= H-derivative =

In mathematics, the H-derivative is a notion of derivative in the study of abstract Wiener spaces and the Malliavin calculus.

==Definition==

Let $i : H \to E$ be an abstract Wiener space, and suppose that $F : E \to \mathbb{R}$ is differentiable.

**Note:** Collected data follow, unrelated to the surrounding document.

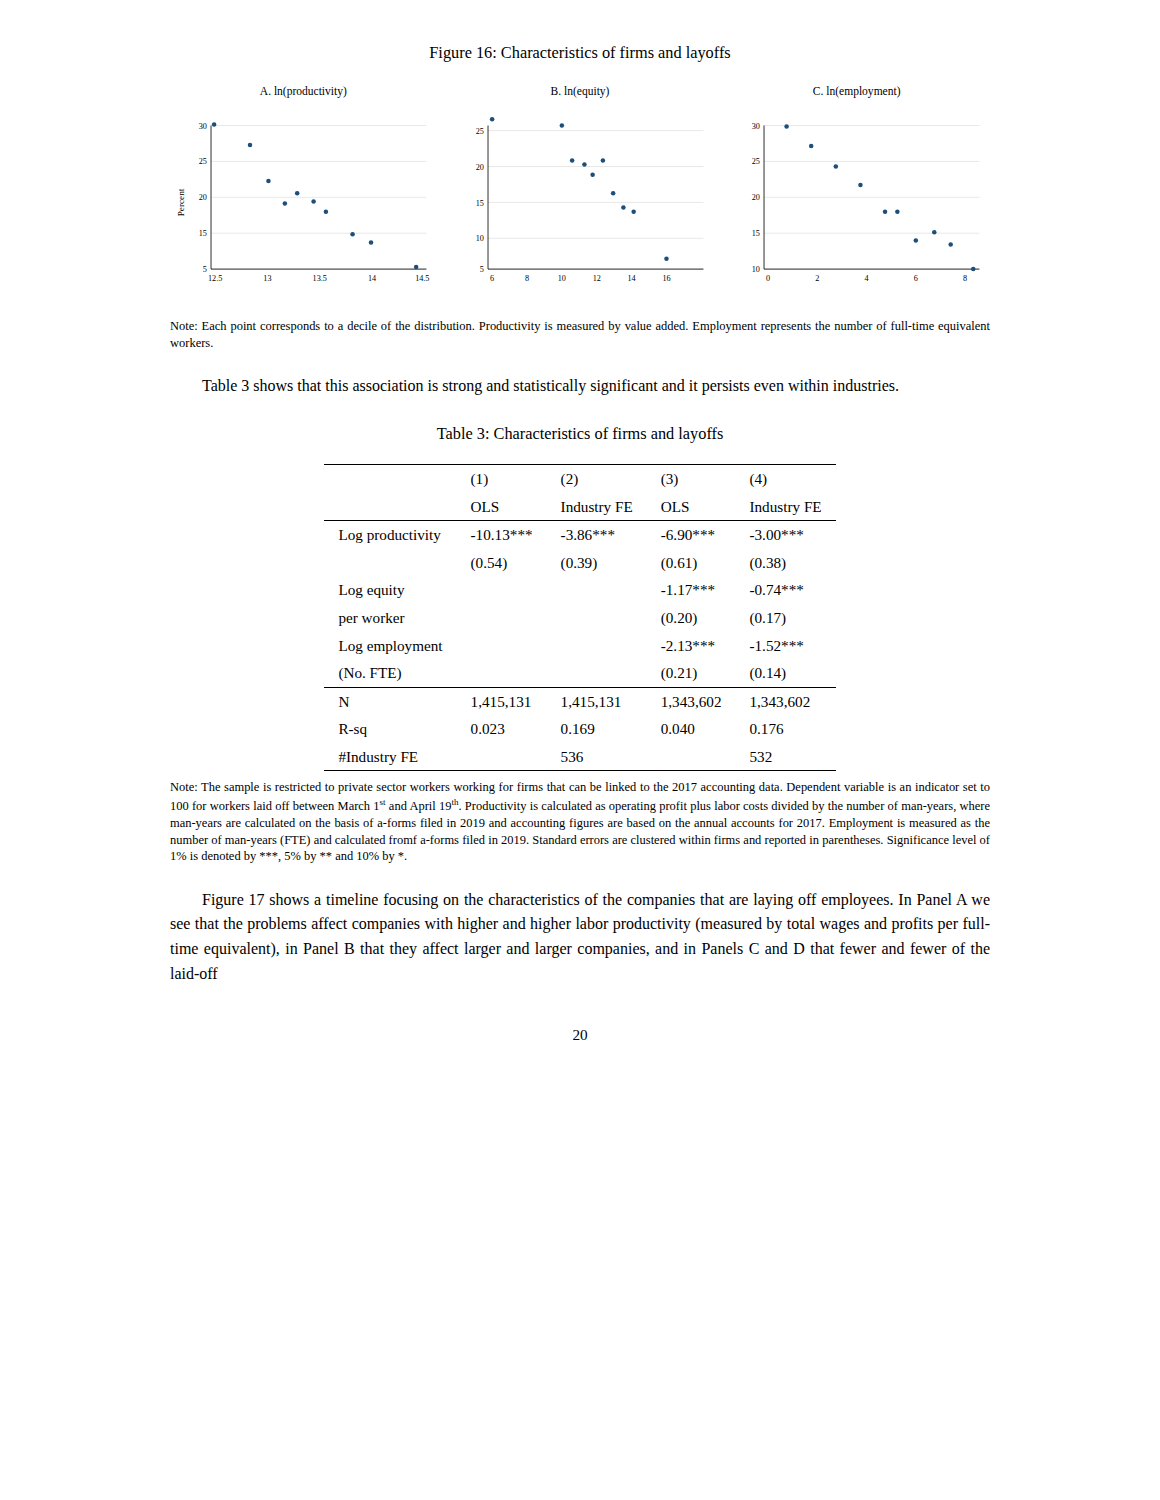Figure 16: Characteristics of firms and layoffs
A. ln(productivity)
30 25 20 15 5 Percent 12.5 13 13.5 14 14.5
B. ln(equity)
25 20 15 10 5 6 8 10 12 14 16
C. ln(employment)
30 25 20 15 10 0 2 4 6 8
Note: Each point corresponds to a decile of the distribution. Productivity is measured by value added. Employment represents the number of full-time equivalent workers.
Table 3 shows that this association is strong and statistically significant and it persists even within industries.
Table 3: Characteristics of firms and layoffs
| | (1) | (2) | (3) | (4) |
| | OLS | Industry FE | OLS | Industry FE |
| Log productivity | -10.13*** | -3.86*** | -6.90*** | -3.00*** |
| | (0.54) | (0.39) | (0.61) | (0.38) |
| Log equity | | | -1.17*** | -0.74*** |
| per worker | | | (0.20) | (0.17) |
| Log employment | | | -2.13*** | -1.52*** |
| (No. FTE) | | | (0.21) | (0.14) |
| N | 1,415,131 | 1,415,131 | 1,343,602 | 1,343,602 |
| R-sq | 0.023 | 0.169 | 0.040 | 0.176 |
| #Industry FE | | 536 | | 532 |
Note: The sample is restricted to private sector workers working for firms that can be linked to the 2017 accounting data. Dependent variable is an indicator set to 100 for workers laid off between March 1st and April 19th. Productivity is calculated as operating profit plus labor costs divided by the number of man-years, where man-years are calculated on the basis of a-forms filed in 2019 and accounting figures are based on the annual accounts for 2017. Employment is measured as the number of man-years (FTE) and calculated fromf a-forms filed in 2019. Standard errors are clustered within firms and reported in parentheses. Significance level of 1% is denoted by ***, 5% by ** and 10% by *.
Figure 17 shows a timeline focusing on the characteristics of the companies that are laying off employees. In Panel A we see that the problems affect companies with higher and higher labor productivity (measured by total wages and profits per full-time equivalent), in Panel B that they affect larger and larger companies, and in Panels C and D that fewer and fewer of the laid-off
20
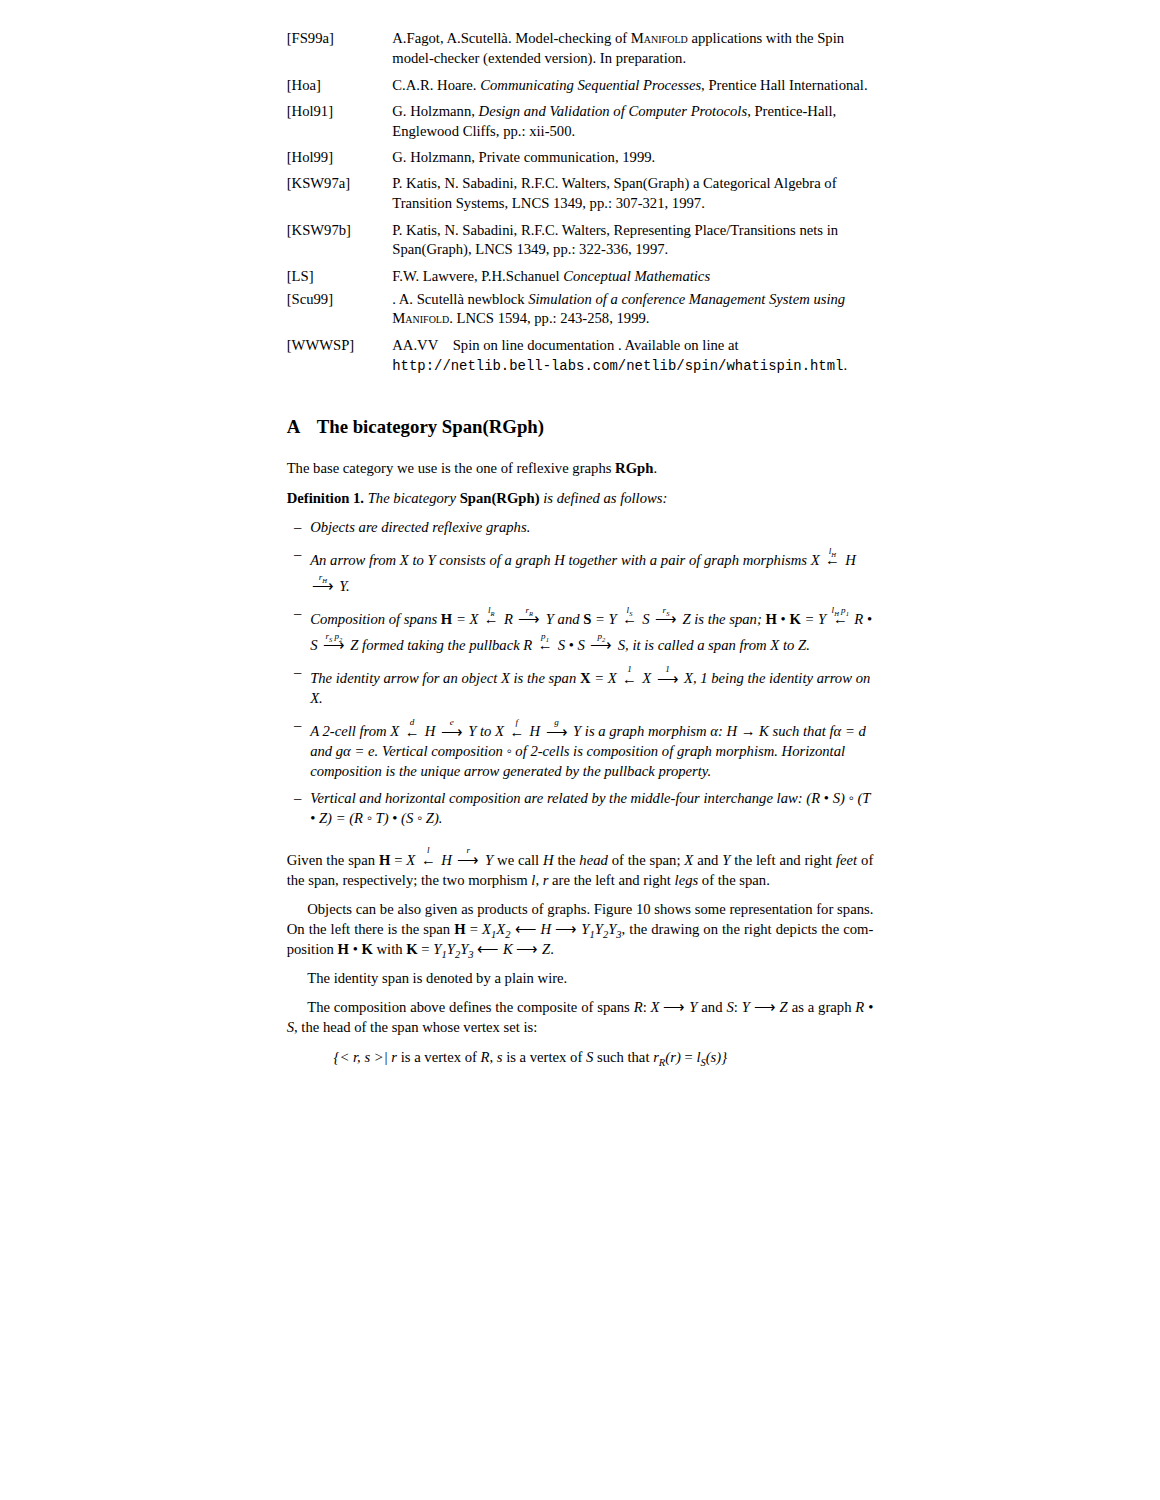[FS99a]
A.Fagot, A.Scutellà. Model-checking of Manifold applications with the Spin model-checker (extended version). In preparation.
[Hoa]
C.A.R. Hoare. Communicating Sequential Processes, Prentice Hall International.
[Hol91]
G. Holzmann, Design and Validation of Computer Protocols, Prentice-Hall, Englewood Cliffs, pp.: xii-500.
[Hol99]
G. Holzmann, Private communication, 1999.
[KSW97a]
P. Katis, N. Sabadini, R.F.C. Walters, Span(Graph) a Categorical Algebra of Transition Systems, LNCS 1349, pp.: 307-321, 1997.
[KSW97b]
P. Katis, N. Sabadini, R.F.C. Walters, Representing Place/Transitions nets in Span(Graph), LNCS 1349, pp.: 322-336, 1997.
[LS]
F.W. Lawvere, P.H.Schanuel Conceptual Mathematics
[Scu99]
. A. Scutellà newblock Simulation of a conference Management System using Manifold. LNCS 1594, pp.: 243-258, 1999.
[WWWSP]
AA.VV Spin on line documentation . Available on line at http://netlib.bell-labs.com/netlib/spin/whatispin.html.
AThe bicategory Span(RGph)
The base category we use is the one of reflexive graphs RGph.
Definition 1. The bicategory Span(RGph) is defined as follows:
Objects are directed reflexive graphs.
An arrow from X to Y consists of a graph H together with a pair of graph morphisms X lH← H rH⟶ Y.
Composition of spans H = X lR← R rR⟶ Y and S = Y lS← S rS⟶ Z is the span; H • K = Y lH p1← R • S rS p2⟶ Z formed taking the pullback R p1← S • S p2⟶ S, it is called a span from X to Z.
The identity arrow for an object X is the span X = X 1← X 1⟶ X, 1 being the identity arrow on X.
A 2-cell from X d← H e⟶ Y to X f← H g⟶ Y is a graph morphism α: H → K such that fα = d and gα = e. Vertical composition ◦ of 2-cells is composition of graph morphism. Horizontal composition is the unique arrow generated by the pullback property.
Vertical and horizontal composition are related by the middle-four interchange law: (R • S) ◦ (T • Z) = (R ◦ T) • (S ◦ Z).
Given the span H = X l← H r⟶ Y we call H the head of the span; X and Y the left and right feet of the span, respectively; the two morphism l, r are the left and right legs of the span.
Objects can be also given as products of graphs. Figure 10 shows some representation for spans. On the left there is the span H = X1X2 ⟵ H ⟶ Y1Y2Y3, the drawing on the right depicts the composition H • K with K = Y1Y2Y3 ⟵ K ⟶ Z.
The identity span is denoted by a plain wire.
The composition above defines the composite of spans R: X ⟶ Y and S: Y ⟶ Z as a graph R • S, the head of the span whose vertex set is:
{< r, s >| r is a vertex of R, s is a vertex of S such that rR(r) = lS(s)}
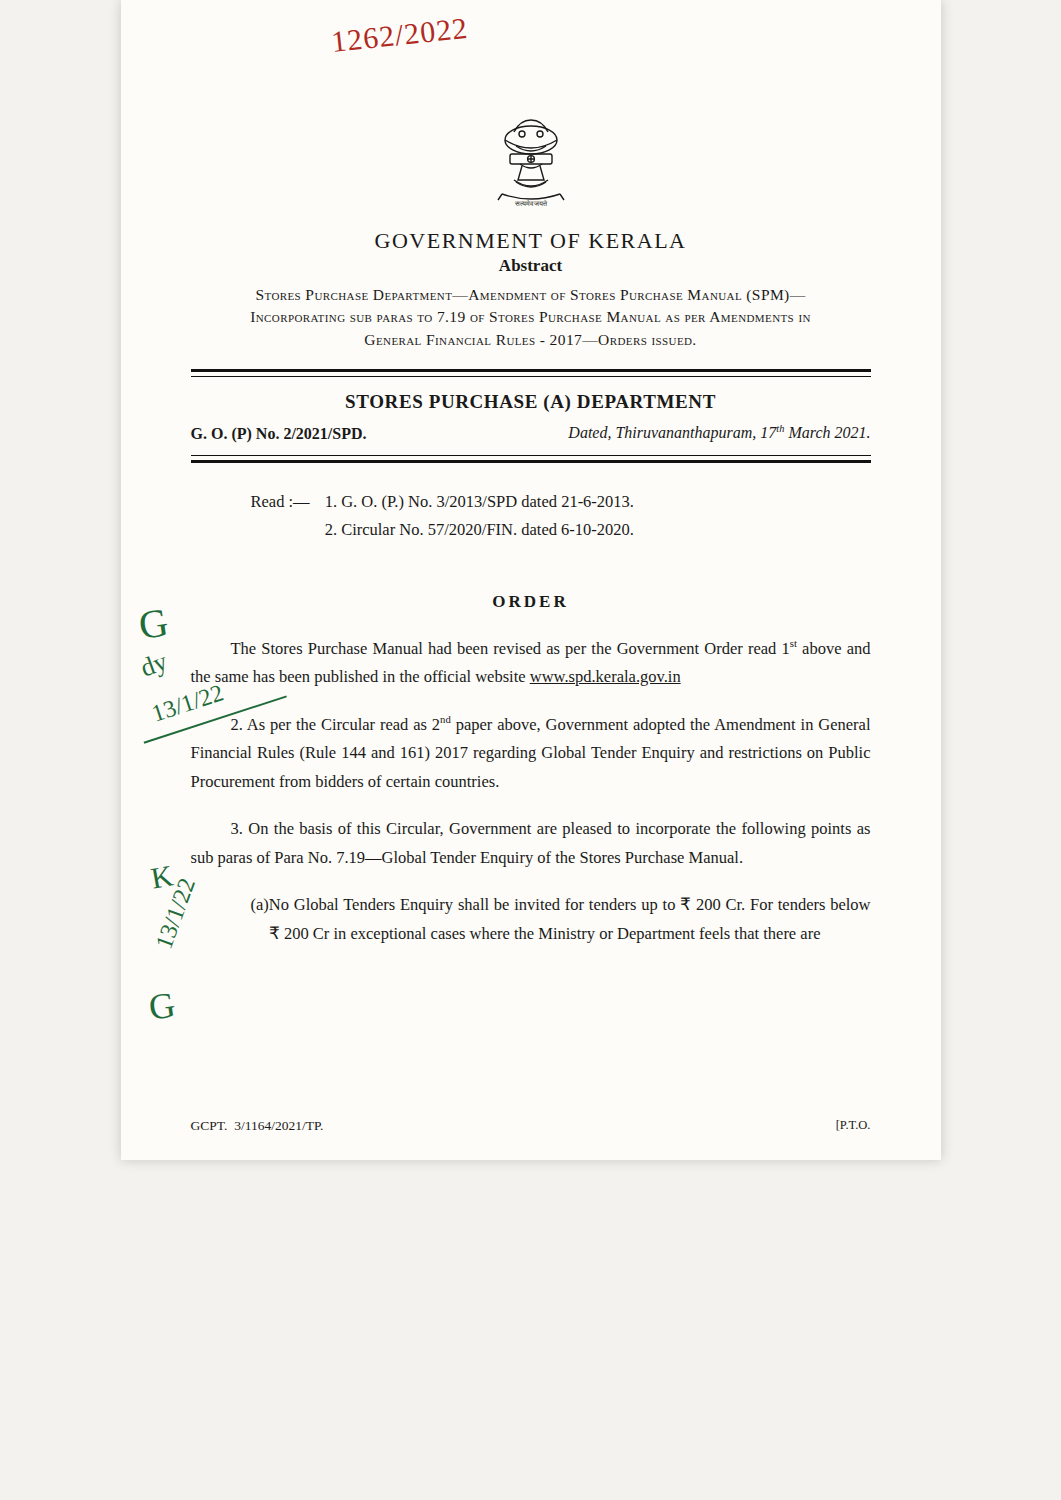1262/2022
G
dy
13/1/22
K
13/1/22
G
सत्यमेव जयते
GOVERNMENT OF KERALA
Abstract
Stores Purchase Department—Amendment of Stores Purchase Manual (SPM)—Incorporating sub paras to 7.19 of Stores Purchase Manual as per Amendments in General Financial Rules - 2017—Orders issued.
STORES PURCHASE (A) DEPARTMENT
G. O. (P) No. 2/2021/SPD. Dated, Thiruvananthapuram, 17th March 2021.
Read :—
1. G. O. (P.) No. 3/2013/SPD dated 21-6-2013.
2. Circular No. 57/2020/FIN. dated 6-10-2020.
ORDER
The Stores Purchase Manual had been revised as per the Government Order read 1st above and the same has been published in the official website www.spd.kerala.gov.in
2. As per the Circular read as 2nd paper above, Government adopted the Amendment in General Financial Rules (Rule 144 and 161) 2017 regarding Global Tender Enquiry and restrictions on Public Procurement from bidders of certain countries.
3. On the basis of this Circular, Government are pleased to incorporate the following points as sub paras of Para No. 7.19—Global Tender Enquiry of the Stores Purchase Manual.
(a)
No Global Tenders Enquiry shall be invited for tenders up to ₹ 200 Cr. For tenders below ₹ 200 Cr in exceptional cases where the Ministry or Department feels that there are
GCPT. 3/1164/2021/TP. [P.T.O.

Then the Fréchet derivative is a map
$\mathrm{D} F : E \to \mathrm{Lin} (E; \mathbb{R})$;
i.e., for $x \in E$, $\mathrm{D} F (x)$ is an element of $E^{*}$, the dual space to $E$.

Therefore, define the $H$-derivative $\mathrm{D}_{H} F$ at $x \in E$ by
$\mathrm{D}_{H} F (x) := \mathrm{D} F (x) \circ i : H \to \R$,
a continuous linear map on $H$.

Define the $H$-gradient $\nabla_{H} F : E \to H$ by
$\langle \nabla_{H} F (x), h \rangle_{H} = \left( \mathrm{D}_{H} F \right) (x) (h) = \lim_{t \to 0} \frac{F (x + t i(h)) - F(x)}{t}$.
That is, if $j : E^{*} \to H$ denotes the adjoint of $i : H \to E$, we have $\nabla_{H} F (x) := j \left( \mathrm{D} F (x) \right)$.